Sigifredo Salazar, un político conservador que lideró la campaña presidencial de Marta Lucía Ramírez en Risaralda, es un ejemplo claro.

Por el partido Conservador, Salazar fue alcalde de Pueblo Rico, ex concejal de Dosquebradas, ex diputado y candidato a la gobernación en 2011. Y desde octubre, está de nuevo en campaña a la gobernación con el apoyo del senador Juan Sammy Merheg y el representante Juan Carlos Rivera.

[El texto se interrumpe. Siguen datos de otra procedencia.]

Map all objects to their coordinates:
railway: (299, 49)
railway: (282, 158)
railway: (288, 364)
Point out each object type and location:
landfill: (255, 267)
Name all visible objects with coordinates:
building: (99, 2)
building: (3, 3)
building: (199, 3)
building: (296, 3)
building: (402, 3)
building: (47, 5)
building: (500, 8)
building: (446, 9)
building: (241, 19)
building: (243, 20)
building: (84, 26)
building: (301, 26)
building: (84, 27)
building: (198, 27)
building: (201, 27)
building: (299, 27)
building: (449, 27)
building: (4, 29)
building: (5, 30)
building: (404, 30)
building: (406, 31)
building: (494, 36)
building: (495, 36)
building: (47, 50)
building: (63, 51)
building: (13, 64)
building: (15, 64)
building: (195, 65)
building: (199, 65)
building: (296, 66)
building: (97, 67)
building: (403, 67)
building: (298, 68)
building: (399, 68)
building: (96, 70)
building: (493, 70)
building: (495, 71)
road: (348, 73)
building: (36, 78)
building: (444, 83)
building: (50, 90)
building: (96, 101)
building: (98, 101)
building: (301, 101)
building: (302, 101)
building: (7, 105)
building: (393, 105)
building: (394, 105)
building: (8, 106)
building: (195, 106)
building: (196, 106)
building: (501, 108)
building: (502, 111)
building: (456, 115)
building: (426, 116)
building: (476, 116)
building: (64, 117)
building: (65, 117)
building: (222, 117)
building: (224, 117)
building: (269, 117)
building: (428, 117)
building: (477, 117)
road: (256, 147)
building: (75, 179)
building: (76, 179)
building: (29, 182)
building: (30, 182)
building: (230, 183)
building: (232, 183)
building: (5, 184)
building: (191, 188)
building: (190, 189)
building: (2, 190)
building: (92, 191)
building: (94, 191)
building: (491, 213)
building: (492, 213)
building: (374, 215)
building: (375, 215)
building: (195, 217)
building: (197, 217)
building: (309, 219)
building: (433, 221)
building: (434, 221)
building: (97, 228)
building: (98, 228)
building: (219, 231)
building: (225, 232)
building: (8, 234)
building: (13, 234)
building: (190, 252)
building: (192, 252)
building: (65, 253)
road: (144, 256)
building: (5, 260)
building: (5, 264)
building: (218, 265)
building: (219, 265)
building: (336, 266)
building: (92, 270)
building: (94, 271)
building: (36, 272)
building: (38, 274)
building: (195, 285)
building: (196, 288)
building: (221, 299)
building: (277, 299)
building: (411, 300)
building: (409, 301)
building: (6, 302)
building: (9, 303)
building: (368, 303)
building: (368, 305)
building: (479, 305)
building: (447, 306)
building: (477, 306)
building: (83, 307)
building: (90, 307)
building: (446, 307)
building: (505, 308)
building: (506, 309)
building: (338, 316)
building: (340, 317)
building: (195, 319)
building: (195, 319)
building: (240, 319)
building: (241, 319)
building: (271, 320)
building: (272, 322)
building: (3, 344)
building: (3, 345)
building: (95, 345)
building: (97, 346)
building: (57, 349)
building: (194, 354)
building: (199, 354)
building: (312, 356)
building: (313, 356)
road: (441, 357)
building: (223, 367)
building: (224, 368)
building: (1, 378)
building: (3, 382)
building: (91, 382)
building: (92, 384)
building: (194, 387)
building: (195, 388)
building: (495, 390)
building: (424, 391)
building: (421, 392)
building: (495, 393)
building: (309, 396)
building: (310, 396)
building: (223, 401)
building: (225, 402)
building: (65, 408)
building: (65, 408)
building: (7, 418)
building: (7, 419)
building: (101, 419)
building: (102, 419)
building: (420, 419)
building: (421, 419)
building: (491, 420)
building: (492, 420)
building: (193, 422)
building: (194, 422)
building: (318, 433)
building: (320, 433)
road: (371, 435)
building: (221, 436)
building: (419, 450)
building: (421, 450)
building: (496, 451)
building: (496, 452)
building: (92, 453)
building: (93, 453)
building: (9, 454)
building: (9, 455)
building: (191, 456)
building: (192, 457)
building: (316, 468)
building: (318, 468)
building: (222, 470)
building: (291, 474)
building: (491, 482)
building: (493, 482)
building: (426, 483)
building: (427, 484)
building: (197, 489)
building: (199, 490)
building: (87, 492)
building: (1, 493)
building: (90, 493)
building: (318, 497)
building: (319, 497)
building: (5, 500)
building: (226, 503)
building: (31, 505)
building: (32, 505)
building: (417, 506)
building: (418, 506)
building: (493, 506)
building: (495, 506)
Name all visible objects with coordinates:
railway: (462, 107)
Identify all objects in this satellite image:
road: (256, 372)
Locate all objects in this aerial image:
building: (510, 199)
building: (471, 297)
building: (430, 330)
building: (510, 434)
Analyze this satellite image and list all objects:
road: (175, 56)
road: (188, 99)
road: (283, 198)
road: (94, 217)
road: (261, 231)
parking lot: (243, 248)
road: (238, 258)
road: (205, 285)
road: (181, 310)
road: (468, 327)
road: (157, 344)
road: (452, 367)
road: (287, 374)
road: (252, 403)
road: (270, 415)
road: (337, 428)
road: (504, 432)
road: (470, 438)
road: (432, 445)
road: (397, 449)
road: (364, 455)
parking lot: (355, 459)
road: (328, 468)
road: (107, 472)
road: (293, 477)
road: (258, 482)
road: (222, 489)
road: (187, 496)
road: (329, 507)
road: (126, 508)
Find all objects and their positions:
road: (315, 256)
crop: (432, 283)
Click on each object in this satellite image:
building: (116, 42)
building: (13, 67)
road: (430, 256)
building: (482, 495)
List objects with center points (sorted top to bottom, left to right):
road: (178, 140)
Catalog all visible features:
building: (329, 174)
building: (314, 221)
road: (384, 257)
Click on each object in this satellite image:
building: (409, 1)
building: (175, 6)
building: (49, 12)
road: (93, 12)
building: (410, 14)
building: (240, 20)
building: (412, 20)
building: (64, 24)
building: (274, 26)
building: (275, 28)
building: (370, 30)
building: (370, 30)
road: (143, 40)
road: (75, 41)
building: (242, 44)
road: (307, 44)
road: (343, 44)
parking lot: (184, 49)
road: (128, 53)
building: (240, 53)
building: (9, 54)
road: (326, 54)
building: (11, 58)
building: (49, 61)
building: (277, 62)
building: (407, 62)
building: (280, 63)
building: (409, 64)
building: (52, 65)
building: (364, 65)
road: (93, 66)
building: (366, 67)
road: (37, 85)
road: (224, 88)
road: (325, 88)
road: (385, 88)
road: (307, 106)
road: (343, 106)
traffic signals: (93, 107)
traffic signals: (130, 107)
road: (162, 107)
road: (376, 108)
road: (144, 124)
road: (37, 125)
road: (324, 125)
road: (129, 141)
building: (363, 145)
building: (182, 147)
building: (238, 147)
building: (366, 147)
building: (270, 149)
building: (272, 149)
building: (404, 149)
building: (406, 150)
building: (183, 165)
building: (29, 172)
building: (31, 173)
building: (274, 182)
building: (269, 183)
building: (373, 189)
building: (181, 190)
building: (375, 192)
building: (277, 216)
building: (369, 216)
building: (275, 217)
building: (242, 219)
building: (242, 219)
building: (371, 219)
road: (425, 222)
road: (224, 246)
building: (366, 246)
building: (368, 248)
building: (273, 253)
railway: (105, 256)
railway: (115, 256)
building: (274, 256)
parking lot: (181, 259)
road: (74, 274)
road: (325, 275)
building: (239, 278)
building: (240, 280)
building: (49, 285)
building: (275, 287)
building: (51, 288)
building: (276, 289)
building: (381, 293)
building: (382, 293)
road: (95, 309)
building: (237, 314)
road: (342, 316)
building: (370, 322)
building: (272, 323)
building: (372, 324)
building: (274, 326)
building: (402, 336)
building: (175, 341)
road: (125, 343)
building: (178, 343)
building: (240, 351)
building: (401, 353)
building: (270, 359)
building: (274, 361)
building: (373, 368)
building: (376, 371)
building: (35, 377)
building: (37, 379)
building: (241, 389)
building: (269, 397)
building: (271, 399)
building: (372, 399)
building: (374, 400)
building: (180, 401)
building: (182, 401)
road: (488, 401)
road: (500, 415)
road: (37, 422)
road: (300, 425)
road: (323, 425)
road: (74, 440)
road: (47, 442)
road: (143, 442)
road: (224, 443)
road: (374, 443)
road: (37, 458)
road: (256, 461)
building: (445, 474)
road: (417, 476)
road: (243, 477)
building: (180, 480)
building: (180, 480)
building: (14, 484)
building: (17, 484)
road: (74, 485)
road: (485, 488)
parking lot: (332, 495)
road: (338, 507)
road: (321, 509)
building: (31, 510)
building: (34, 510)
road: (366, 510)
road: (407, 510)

Fuera de los apoyos  de buena parte del conservatismo risaraldense, Salazar también se ha acercado a los uribistas, con los que es tan afín que en 2012 se alcanzó a rumorar que sería candidato al Senado del Centro Democrático. Además, en las presidenciales terminó apoyando al candidato uribista Óscar Iván Zuluaga, como buena parte de los cuadros de Ramírez.

Ahora, está a punto de quedarse con el apoyo liberal. Una fuente conservadora le contó a La Silla que hay un acuerdo para cruzar apoyos: los azules apoyarían a los liberales para quedarse con la alcaldía de Pereira en manos de Juan Manuel Arango (quien en 2011 perdió por pocos votos con Enrique Vásquez, de La U), y a cambio, los rojos apoyarían a Salazar.

Si logra el apoyo de los rojos Salazar podría quitarle la gobernación a La U. En 2011, sacó 97 mil votos contra 127 mil del actual gobernador, Carlos Alberto Botero, quien tenía el apoyo del senador de La U Carlos Enrique Soto. En esa ocasión, el liberalismo y Cambio Radical tuvieron su propio candidato, Alberto Arias, que sacó 30 mil votos, justo los que le faltaron a Salazar para ganarle a Botero.

Con esos votos ahora de su lado, más un impulso del uribismo, Salazar podría convertirse en el primer candidato santi-uribista victorioso del 2015.